[Work required] After locating the line with "102 458 40.63" in the data that follows, return it and every later line exactly, up to and including the line with "191 270 14203".

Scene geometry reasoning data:
BEGIN

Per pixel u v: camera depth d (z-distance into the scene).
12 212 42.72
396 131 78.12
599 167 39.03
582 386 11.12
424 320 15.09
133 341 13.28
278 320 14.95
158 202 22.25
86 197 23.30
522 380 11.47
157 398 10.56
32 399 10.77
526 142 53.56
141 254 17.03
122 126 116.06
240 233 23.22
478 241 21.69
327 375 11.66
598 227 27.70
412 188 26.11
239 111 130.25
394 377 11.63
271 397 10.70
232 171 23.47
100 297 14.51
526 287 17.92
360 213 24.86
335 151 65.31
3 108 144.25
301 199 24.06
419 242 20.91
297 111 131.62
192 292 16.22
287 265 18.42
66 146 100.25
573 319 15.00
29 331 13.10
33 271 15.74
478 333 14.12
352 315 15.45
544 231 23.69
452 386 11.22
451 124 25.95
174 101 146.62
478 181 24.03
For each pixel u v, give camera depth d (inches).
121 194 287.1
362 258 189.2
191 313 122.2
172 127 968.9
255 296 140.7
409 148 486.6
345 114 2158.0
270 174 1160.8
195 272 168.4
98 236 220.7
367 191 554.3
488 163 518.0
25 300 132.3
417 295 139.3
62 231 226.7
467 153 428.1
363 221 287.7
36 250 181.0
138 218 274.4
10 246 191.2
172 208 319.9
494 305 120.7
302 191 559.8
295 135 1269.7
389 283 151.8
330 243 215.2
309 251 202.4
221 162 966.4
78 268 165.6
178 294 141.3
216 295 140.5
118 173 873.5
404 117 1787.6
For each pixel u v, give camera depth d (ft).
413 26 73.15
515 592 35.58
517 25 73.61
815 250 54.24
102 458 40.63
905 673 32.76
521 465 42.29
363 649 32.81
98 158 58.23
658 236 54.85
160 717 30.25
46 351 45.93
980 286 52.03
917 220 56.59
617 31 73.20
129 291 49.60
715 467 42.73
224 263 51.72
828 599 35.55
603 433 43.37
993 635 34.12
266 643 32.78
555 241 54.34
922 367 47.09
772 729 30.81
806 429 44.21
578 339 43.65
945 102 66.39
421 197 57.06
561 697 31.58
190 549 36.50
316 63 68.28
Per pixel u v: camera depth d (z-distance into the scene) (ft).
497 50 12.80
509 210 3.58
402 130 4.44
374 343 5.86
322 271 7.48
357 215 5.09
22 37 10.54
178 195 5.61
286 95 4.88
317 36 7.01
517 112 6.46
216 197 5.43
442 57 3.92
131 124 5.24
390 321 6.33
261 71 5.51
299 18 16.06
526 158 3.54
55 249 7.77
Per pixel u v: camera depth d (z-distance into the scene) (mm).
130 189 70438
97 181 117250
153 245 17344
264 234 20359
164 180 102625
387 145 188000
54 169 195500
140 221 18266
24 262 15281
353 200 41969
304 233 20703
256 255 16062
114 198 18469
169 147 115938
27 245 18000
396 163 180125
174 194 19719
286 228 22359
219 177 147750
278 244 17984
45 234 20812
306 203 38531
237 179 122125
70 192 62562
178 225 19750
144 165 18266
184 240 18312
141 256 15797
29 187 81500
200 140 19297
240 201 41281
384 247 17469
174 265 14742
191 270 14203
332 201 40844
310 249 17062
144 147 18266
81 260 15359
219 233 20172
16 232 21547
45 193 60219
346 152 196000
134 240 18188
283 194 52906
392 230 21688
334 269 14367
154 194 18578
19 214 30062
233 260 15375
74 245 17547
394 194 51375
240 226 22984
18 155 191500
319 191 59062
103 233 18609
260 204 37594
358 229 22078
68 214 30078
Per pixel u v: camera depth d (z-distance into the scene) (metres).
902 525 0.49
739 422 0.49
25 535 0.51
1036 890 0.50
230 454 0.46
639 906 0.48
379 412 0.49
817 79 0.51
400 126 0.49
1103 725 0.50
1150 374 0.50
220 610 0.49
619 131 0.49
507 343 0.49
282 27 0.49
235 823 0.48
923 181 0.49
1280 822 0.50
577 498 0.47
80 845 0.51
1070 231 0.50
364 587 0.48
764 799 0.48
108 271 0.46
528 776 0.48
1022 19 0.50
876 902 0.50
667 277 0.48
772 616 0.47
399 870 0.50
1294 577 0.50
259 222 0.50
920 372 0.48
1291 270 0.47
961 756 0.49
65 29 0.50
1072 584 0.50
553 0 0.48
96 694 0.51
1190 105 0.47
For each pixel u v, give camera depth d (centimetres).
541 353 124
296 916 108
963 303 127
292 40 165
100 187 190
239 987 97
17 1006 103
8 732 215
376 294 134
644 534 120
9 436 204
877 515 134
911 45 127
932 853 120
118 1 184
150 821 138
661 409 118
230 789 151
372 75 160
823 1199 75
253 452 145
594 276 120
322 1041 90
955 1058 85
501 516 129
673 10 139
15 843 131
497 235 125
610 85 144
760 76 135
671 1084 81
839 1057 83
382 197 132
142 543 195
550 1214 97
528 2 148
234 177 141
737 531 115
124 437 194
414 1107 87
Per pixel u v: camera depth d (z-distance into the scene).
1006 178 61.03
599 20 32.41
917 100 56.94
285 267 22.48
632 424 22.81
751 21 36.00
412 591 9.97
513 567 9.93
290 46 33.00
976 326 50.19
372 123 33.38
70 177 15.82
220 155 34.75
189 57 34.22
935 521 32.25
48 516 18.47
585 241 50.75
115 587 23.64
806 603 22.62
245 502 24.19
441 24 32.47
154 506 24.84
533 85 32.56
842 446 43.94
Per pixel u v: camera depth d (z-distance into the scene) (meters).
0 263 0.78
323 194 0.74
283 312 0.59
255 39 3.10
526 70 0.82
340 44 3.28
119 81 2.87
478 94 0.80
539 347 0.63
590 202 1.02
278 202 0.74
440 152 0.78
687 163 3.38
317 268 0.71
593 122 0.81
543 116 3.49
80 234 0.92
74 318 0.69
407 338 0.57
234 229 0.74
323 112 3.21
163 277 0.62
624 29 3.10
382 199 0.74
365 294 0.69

END

[Response area]
102 458 40.63
905 673 32.76
521 465 42.29
363 649 32.81
98 158 58.23
658 236 54.85
160 717 30.25
46 351 45.93
980 286 52.03
917 220 56.59
617 31 73.20
129 291 49.60
715 467 42.73
224 263 51.72
828 599 35.55
603 433 43.37
993 635 34.12
266 643 32.78
555 241 54.34
922 367 47.09
772 729 30.81
806 429 44.21
578 339 43.65
945 102 66.39
421 197 57.06
561 697 31.58
190 549 36.50
316 63 68.28
Per pixel u v: camera depth d (z-distance into the scene) (ft).
497 50 12.80
509 210 3.58
402 130 4.44
374 343 5.86
322 271 7.48
357 215 5.09
22 37 10.54
178 195 5.61
286 95 4.88
317 36 7.01
517 112 6.46
216 197 5.43
442 57 3.92
131 124 5.24
390 321 6.33
261 71 5.51
299 18 16.06
526 158 3.54
55 249 7.77
Per pixel u v: camera depth d (z-distance into the scene) (mm).
130 189 70438
97 181 117250
153 245 17344
264 234 20359
164 180 102625
387 145 188000
54 169 195500
140 221 18266
24 262 15281
353 200 41969
304 233 20703
256 255 16062
114 198 18469
169 147 115938
27 245 18000
396 163 180125
174 194 19719
286 228 22359
219 177 147750
278 244 17984
45 234 20812
306 203 38531
237 179 122125
70 192 62562
178 225 19750
144 165 18266
184 240 18312
141 256 15797
29 187 81500
200 140 19297
240 201 41281
384 247 17469
174 265 14742
191 270 14203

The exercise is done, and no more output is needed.